Ce que la loi interdit désormais strictement, c’est introduire ou planter de nouveaux pieds, vendre ou acheter la plante, la transporter vivante, l’échanger ou la stocker sous forme de plants en pot. En revanche, si ton pied était déjà là avant 2023, tu n’es pas obligé de l’arracher immédiatement ni de le déclarer. Ce qui compte, c’est de ne pas laisser la plante se propager depuis ton jardin vers l’extérieur.

Comment supprimer l’herbe de la pampa proprement ?

Si tu veux t’en débarrasser (ce qui est fortement recommandé, surtout si tu es proche d’un espace naturel), il y a une méthode à respecter pour ne pas aggraver les choses.

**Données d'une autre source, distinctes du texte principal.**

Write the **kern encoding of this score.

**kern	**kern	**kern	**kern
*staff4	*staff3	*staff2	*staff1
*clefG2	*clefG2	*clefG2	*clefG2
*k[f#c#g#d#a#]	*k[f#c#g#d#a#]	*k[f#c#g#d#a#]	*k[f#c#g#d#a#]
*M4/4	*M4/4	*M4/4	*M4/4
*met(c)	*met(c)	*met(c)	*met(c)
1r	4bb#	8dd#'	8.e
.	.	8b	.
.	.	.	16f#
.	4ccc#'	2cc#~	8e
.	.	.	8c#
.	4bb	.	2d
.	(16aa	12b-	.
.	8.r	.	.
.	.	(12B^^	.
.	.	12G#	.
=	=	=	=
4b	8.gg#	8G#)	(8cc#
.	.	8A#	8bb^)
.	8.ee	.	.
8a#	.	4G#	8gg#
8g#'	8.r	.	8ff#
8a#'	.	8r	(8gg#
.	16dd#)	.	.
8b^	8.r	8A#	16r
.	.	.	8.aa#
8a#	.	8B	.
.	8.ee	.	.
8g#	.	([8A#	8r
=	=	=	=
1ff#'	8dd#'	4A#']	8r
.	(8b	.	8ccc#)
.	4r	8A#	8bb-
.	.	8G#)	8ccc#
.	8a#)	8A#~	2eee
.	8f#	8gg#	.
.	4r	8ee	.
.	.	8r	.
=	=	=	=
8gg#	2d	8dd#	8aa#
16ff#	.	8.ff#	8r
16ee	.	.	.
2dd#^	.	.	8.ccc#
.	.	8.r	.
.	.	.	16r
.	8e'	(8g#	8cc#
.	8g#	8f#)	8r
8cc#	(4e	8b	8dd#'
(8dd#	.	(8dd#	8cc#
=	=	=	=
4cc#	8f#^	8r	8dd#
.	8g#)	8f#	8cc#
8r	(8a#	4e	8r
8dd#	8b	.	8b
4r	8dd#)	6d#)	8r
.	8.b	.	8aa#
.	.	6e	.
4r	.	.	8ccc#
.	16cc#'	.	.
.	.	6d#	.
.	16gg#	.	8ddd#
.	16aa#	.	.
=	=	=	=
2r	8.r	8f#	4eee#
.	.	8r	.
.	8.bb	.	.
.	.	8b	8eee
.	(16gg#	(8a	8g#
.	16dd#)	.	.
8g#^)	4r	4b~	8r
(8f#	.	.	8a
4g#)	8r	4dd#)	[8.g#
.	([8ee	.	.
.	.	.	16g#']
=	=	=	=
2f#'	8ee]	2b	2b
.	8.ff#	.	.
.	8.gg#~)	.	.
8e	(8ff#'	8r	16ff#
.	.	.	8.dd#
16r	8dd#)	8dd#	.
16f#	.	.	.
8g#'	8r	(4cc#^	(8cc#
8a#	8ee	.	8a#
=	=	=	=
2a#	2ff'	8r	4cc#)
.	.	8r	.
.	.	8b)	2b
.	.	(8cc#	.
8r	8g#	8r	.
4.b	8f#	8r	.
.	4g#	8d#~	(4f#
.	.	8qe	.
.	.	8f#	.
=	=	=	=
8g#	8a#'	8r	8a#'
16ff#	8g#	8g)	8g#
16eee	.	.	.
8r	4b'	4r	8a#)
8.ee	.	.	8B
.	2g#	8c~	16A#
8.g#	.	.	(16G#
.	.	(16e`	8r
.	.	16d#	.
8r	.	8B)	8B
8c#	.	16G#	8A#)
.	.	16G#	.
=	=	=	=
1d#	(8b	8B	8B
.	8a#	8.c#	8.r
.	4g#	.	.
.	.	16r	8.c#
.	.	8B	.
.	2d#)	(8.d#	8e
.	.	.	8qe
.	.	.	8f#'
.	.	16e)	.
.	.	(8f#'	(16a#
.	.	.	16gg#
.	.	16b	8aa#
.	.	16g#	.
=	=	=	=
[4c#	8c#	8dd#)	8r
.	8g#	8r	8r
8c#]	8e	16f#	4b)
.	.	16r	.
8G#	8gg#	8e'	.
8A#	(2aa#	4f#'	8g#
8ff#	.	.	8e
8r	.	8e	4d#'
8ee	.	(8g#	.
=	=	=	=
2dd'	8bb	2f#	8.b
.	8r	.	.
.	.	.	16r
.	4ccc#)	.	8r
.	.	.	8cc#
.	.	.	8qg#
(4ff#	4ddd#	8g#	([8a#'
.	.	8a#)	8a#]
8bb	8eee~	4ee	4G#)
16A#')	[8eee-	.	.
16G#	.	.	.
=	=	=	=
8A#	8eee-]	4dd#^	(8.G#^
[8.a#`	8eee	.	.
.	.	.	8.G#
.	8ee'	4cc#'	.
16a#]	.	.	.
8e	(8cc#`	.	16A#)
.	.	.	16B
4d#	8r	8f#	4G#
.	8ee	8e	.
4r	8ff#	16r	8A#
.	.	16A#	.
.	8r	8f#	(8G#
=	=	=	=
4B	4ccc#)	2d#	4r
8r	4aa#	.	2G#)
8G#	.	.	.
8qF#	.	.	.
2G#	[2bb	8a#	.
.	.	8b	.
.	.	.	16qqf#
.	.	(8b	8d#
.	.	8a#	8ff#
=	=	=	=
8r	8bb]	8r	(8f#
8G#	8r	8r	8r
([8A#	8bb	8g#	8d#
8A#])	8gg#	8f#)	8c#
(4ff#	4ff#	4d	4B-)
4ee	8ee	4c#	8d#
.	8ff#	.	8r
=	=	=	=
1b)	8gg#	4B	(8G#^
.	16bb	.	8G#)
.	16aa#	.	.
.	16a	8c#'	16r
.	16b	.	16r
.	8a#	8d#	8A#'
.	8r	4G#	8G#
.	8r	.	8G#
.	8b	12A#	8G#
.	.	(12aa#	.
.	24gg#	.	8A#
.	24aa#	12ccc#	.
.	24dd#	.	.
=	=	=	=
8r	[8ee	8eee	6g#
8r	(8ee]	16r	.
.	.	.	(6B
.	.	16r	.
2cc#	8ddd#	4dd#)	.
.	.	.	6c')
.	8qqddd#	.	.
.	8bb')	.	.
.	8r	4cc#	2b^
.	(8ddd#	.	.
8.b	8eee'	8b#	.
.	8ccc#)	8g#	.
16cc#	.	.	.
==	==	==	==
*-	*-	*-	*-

La priorité absolue, c’est de couper les plumeaux avant qu’ils n’arrivent à maturité, idéalement dès leur apparition en début d’été. Une fois les inflorescences formées, les graines peuvent s’envoler au moindre coup de vent.

Ces plumeaux doivent être placés dans des sacs poubelles bien fermés et apportés en déchetterie dans la filière tout-venant. Surtout pas au compost : les graines y survivent et la plante repart de plus belle. Pour l’arrachage du pied lui-même, les racines sont profondes et le travail est souvent plus conséquent qu’il n’y paraît. Pour les grosses touffes, un professionnel du paysage sera plus efficace qu’une tentative manuelle. Une fois le terrain libéré, plante rapidement des espèces locales pour éviter que la Cortaderia ne reprenne sa place.

J’avais un pied installé depuis au moins cinq ans au fond du jardin. J’ai coupé les plumeaux une première fois, puis j’ai essayé d’arracher à la main… Deux week-ends plus tard, j’avais toujours la moitié des racines en terre. J’ai finalement appelé un paysagiste. Il en a eu pour une demi-journée avec le bon matériel.”

— Martine, jardinière amateur en Gironde

Quelles sont les sanctions auxquelles tu t’exposes si tu ne fais rien ?

Soyons directs : les sanctions prévues par le Code de l’environnement sont sévères sur le papier. Le non-respect de la réglementation sur les espèces exotiques envahissantes peut entraîner jusqu’à trois ans d’emprisonnement et 150 000 € d’amende. Dans les zones protégées (parcs nationaux, réserves naturelles), les peines peuvent être doublées.

En pratique, personne ne va venir sonner à ta porte parce qu’un vieux pied pousse au fond de ton jardin depuis dix ans. Mais si tu continues à planter, vendre ou propager volontairement l’espèce, le risque juridique est réel. L’esprit de la loi, c’est surtout d’arrêter la diffusion active de la plante, pas de sanctionner les propriétaires qui ignoraient l’interdiction. Ce qui compte maintenant, c’est de ne pas faire comme si tu ne savais pas.